Di tahun 1871 , Date Munenari membawa agenda untuk membuat unequal treaty dengan Tiongkok yang diwakili Li Hongzhang , tetapi kondisi belum memungkinkan , dan tetap mencapai equal treaty. Ini adalah treaty modern pertama berdasarkan Hukum Internasional Barat bagi Jepang terhadap negara di kawasan Asia Timur. Treaty ini juga dipandang curiga oleh Barat sebagai usaha aliansi Sino – Japanese yang membahayakan. Insiden Ekspedisi Taiwan 1874 , menjadi indikasi bahwa Jepang mulai agresif , tidak hanya sebatas Ryukyu [sekarang : Okinawa] , tapi juga area Taiwan.
Mentri pertama Tiongkok bagi Jepang , He Ruzhang memperingatkan Li Hongzhang , jika Tiongkok tidak aktif di Korea , akan mengalami hal yang sama dengan Ryukkyu[Okinawa] yang dianeksasi Jepang. Sebaliknya Jepang juga khawatir dengan menguatnya militer Tiongkok pasca Restorasi Tongzhi [1861-1875]. Masalah Korea , bagi Jepang dianggap penting karena sebuah kawasan yang berbatasan langsung dengan dua kekuatan , Tiongkok dan Russia . Sementara Tiongkok menganggap Korea sebagai negara tribut terpenting.
Melalui berbagai kemelut di Korea antara kedua negara , terbersit ide dari Tiongkok untuk mengamankan Korea dengan cara meng-internasional-kan Korea , dengan mendorong Korea menjalin hubungan diplomasi dengan Barat , dan menjadi negara netral seperti Swiss.Ambisi militer Jepang terlihat dari budget militer yang meningkat 25 persen [1886] , 31 persen [1890]. Tiongkok sebaliknya terus memperkuat diri [ziqiang yundong] mencapai kemajuan yang baik walau masih terkonsentrasi pada fortifikasi.
Perang Tiongkok dengan Perancis di front Vietnam memberikan kesempatan bagi Jepang untuk menggoyang Korea.
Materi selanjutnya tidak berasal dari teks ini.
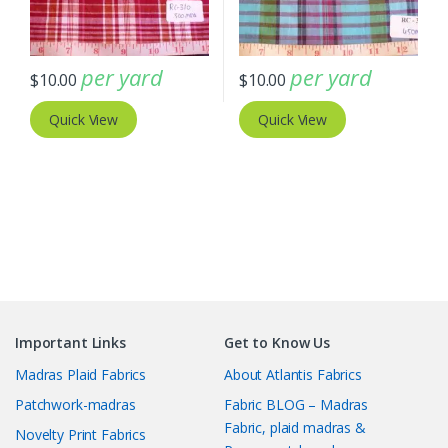
per yard
per yard
$
10.00
$
10.00
Quick View
Quick View
Important Links
Get to Know Us
Madras Plaid Fabrics
About Atlantis Fabrics
Patchwork-madras
Fabric BLOG – Madras
Fabric, plaid madras &
Novelty Print Fabrics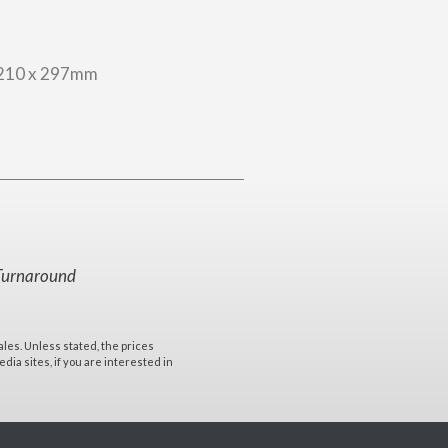
210 x 297mm
Turnaround
ales. Unless stated, the prices
ia sites, if you are interested in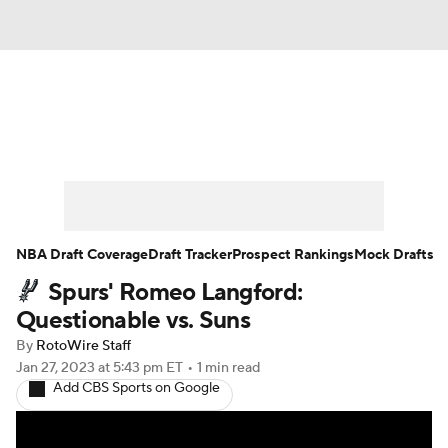
News
Play Now
Rankings
Projections
Avg. Draft Positions
Roster Trends
Stats
Depth Charts
NBA Draft Coverage
Draft Tracker
Prospect Rankings
Mock Drafts
Spurs' Romeo Langford:
Player News
Player Search
Questionable vs. Suns
Injury Report
By
RotoWire Staff
Jan 27, 2023
at 5:43 pm ET
•
1 min read
Add CBS Sports on Google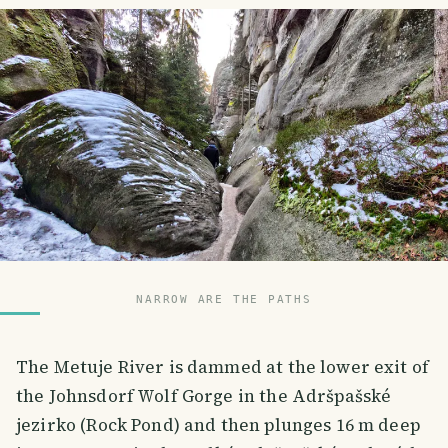
NARROW ARE THE PATHS
The Metuje River is dammed at the lower exit of
the Johnsdorf Wolf Gorge in the Adršpašské
jezirko (Rock Pond) and then plunges 16 m deep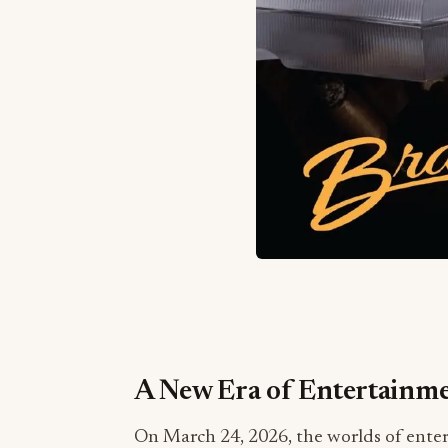
A New Era of Entertainm
On March 24, 2026, the worlds of enter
Publik Jepang juga lebih mendukung Perancis daripada memberikan simpati bagi Tiongkok.
Fukuzawa Yukichi memulai satu provokasi
Little or no intellectual progress has been made by the Chinese for thousands of years, and we have hundreds of millions of people living like ‘so many soulless automata,’ as our writer puts it, and ‘dreaming away their existence in careless oblivion of the great world just beyond the border.’ This idea is enlarged upon with much skill, and we fully endorse the assertion, which follows, that the chronic conservatism of the Chinese will be incurable ‘until they are made forcibly and unpleasantly aware of the irresistible power against which they are trying to stand.’ And it is this to which, in the belief of the Jiji Shimpo, the Chinese are now gradually being brought.
Sino-Japanese War I meletus dan Jepang benar2 berada diatas angin , menang mudah . Korban tewas Jepang ribuan sedangkan korban tewas di sisi Tiongkok ratusan ribu. Histeria melanda Jepang , propaganda bergaya “Film Rambo” bermunculan di Jepang. Hasil Treaty of Shimonoseki benar2 kombinasi penyerahan wilayah secara signifikan dan indemnities yang besar. Sebuah negri dengan penduduk 40 juta berhasil mengalahkan musuh yang berjumlah 400 juta.. Muncul istilah baru bagi Tiongkok dengan nickname “Sick Man of The Far East” . Miyake Setsurei , ko-editor Nippon menambahkan minyak secara sinis :
Learn the skills of diplomacy from China! That China’s skills of warfare are poor, I have thought before, but that they are like that, I have not dared to think. That China’s skills of diplomacy are strong, I have thought before, but that they are like that, I have not dared to think. ‘The chanchan bozu of China is a rather weak fellow’ That is absolutely true, but: ‘Li Hongzhang of China is a rather stupid fellow’ That is certainly a lie. Thus, if we can teach them the skills of warfare, should we not learn from them the skills of diplomacy?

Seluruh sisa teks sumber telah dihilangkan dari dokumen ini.